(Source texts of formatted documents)
BEGIN
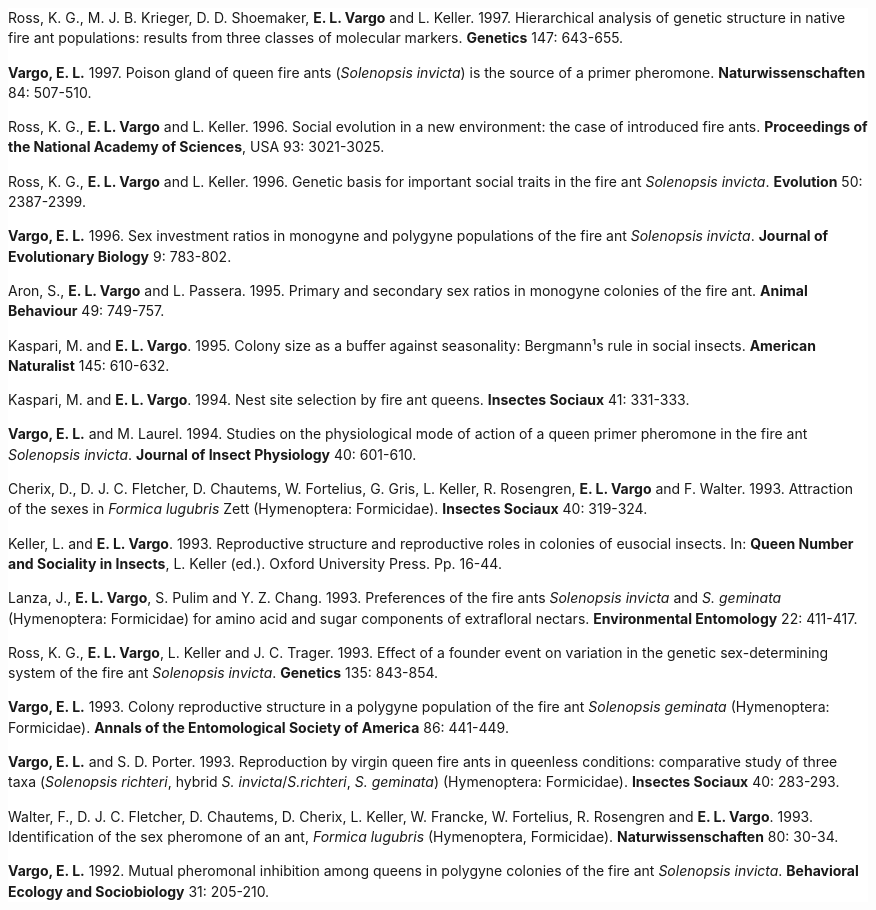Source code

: Ross, K. G., M. J. B. Krieger, D. D. Shoemaker, **E. L. Vargo** and L. Keller. 1997. Hierarchical analysis of genetic structure in native fire ant populations: results from three classes of molecular markers. **Genetics** 147: 643-655.

**Vargo, E. L.** 1997. Poison gland of queen fire ants (*Solenopsis invicta*) is the source of a primer pheromone. **Naturwissenschaften** 84: 507-510.

Ross, K. G., **E. L. Vargo** and L. Keller. 1996. Social evolution in a new environment: the case of introduced fire ants. **Proceedings of the National Academy of Sciences**, USA 93: 3021-3025.

Ross, K. G., **E. L. Vargo** and L. Keller. 1996. Genetic basis for important social traits in the fire ant *Solenopsis invicta*. **Evolution** 50: 2387-2399.

**Vargo, E. L.** 1996. Sex investment ratios in monogyne and polygyne populations of the fire ant *Solenopsis invicta*. **Journal of Evolutionary Biology** 9: 783-802.

Aron, S., **E. L. Vargo** and L. Passera. 1995. Primary and secondary sex ratios in monogyne colonies of the fire ant. **Animal Behaviour** 49: 749-757.

Kaspari, M. and **E. L. Vargo**. 1995. Colony size as a buffer against seasonality: Bergmann¹s rule in social insects. **American Naturalist** 145: 610-632.

Kaspari, M. and **E. L. Vargo**. 1994. Nest site selection by fire ant queens. **Insectes Sociaux** 41: 331-333.

**Vargo, E. L.** and M. Laurel. 1994. Studies on the physiological mode of action of a queen primer pheromone in the fire ant *Solenopsis invicta*. **Journal of Insect Physiology** 40: 601-610.

Cherix, D., D. J. C. Fletcher, D. Chautems, W. Fortelius, G. Gris, L. Keller, R. Rosengren, **E. L. Vargo** and F. Walter. 1993. Attraction of the sexes in *Formica lugubris* Zett (Hymenoptera: Formicidae). **Insectes Sociaux** 40: 319-324.

Keller, L. and **E. L. Vargo**. 1993. Reproductive structure and reproductive roles in colonies of eusocial insects. In: **Queen Number and Sociality in Insects**, L. Keller (ed.). Oxford University Press. Pp. 16-44.

Lanza, J., **E. L. Vargo**, S. Pulim and Y. Z. Chang. 1993. Preferences of the fire ants *Solenopsis invicta* and *S. geminata* (Hymenoptera: Formicidae) for amino acid and sugar components of extrafloral nectars. **Environmental Entomology** 22: 411-417.

Ross, K. G., **E. L. Vargo**, L. Keller and J. C. Trager. 1993. Effect of a founder event on variation in the genetic sex-determining system of the fire ant *Solenopsis invicta*. **Genetics** 135: 843-854.

**Vargo, E. L.** 1993. Colony reproductive structure in a polygyne population of the fire ant *Solenopsis geminata* (Hymenoptera: Formicidae). **Annals of the Entomological Society of America** 86: 441-449.

**Vargo, E. L.** and S. D. Porter. 1993. Reproduction by virgin queen fire ants in queenless conditions: comparative study of three taxa (*Solenopsis richteri*, hybrid *S. invicta*/*S.richteri*, *S. geminata*) (Hymenoptera: Formicidae). **Insectes Sociaux** 40: 283-293.

Walter, F., D. J. C. Fletcher, D. Chautems, D. Cherix, L. Keller, W. Francke, W. Fortelius, R. Rosengren and **E. L. Vargo**. 1993. Identification of the sex pheromone of an ant, *Formica lugubris* (Hymenoptera, Formicidae). **Naturwissenschaften** 80: 30-34.

**Vargo, E. L.** 1992. Mutual pheromonal inhibition among queens in polygyne colonies of the fire ant *Solenopsis invicta*. **Behavioral Ecology and Sociobiology** 31: 205-210.
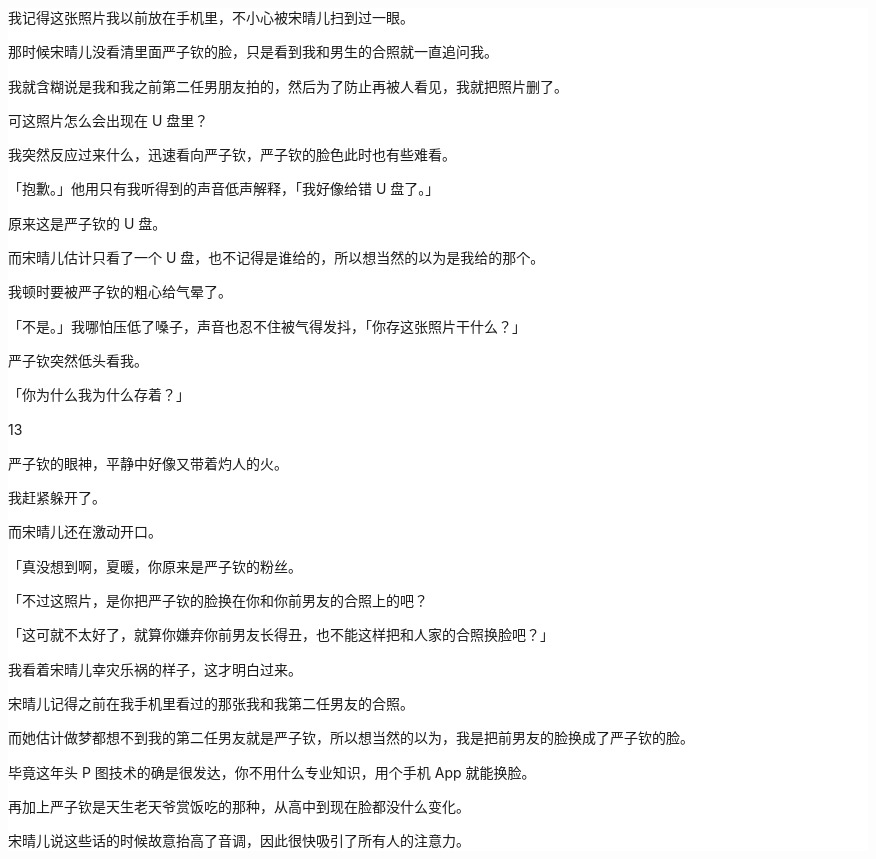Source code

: 我记得这张照片我以前放在手机里，不小心被宋晴儿扫到过一眼。


那时候宋晴儿没看清里面严子钦的脸，只是看到我和男生的合照就一直追问我。


我就含糊说是我和我之前第二任男朋友拍的，然后为了防止再被人看见，我就把照片删了。


可这照片怎么会出现在 U 盘里？


我突然反应过来什么，迅速看向严子钦，严子钦的脸色此时也有些难看。


「抱歉。」他用只有我听得到的声音低声解释，「我好像给错 U 盘了。」


原来这是严子钦的 U 盘。


而宋晴儿估计只看了一个 U 盘，也不记得是谁给的，所以想当然的以为是我给的那个。


我顿时要被严子钦的粗心给气晕了。


「不是。」我哪怕压低了嗓子，声音也忍不住被气得发抖，「你存这张照片干什么？」


严子钦突然低头看我。


「你为什么我为什么存着？」


13


严子钦的眼神，平静中好像又带着灼人的火。


我赶紧躲开了。


而宋晴儿还在激动开口。


「真没想到啊，夏暖，你原来是严子钦的粉丝。


「不过这照片，是你把严子钦的脸换在你和你前男友的合照上的吧？


「这可就不太好了，就算你嫌弃你前男友长得丑，也不能这样把和人家的合照换脸吧？」


我看着宋晴儿幸灾乐祸的样子，这才明白过来。


宋晴儿记得之前在我手机里看过的那张我和我第二任男友的合照。


而她估计做梦都想不到我的第二任男友就是严子钦，所以想当然的以为，我是把前男友的脸换成了严子钦的脸。


毕竟这年头 P 图技术的确是很发达，你不用什么专业知识，用个手机 App 就能换脸。


再加上严子钦是天生老天爷赏饭吃的那种，从高中到现在脸都没什么变化。


宋晴儿说这些话的时候故意抬高了音调，因此很快吸引了所有人的注意力。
END
What is needed
The required output is the line holding "严子钦的眼神，平静中好像又带着灼人的火。" plus every line after it in the data, reproduced exactly.

Result of this exercise
严子钦的眼神，平静中好像又带着灼人的火。


我赶紧躲开了。


而宋晴儿还在激动开口。


「真没想到啊，夏暖，你原来是严子钦的粉丝。


「不过这照片，是你把严子钦的脸换在你和你前男友的合照上的吧？


「这可就不太好了，就算你嫌弃你前男友长得丑，也不能这样把和人家的合照换脸吧？」


我看着宋晴儿幸灾乐祸的样子，这才明白过来。


宋晴儿记得之前在我手机里看过的那张我和我第二任男友的合照。


而她估计做梦都想不到我的第二任男友就是严子钦，所以想当然的以为，我是把前男友的脸换成了严子钦的脸。


毕竟这年头 P 图技术的确是很发达，你不用什么专业知识，用个手机 App 就能换脸。


再加上严子钦是天生老天爷赏饭吃的那种，从高中到现在脸都没什么变化。


宋晴儿说这些话的时候故意抬高了音调，因此很快吸引了所有人的注意力。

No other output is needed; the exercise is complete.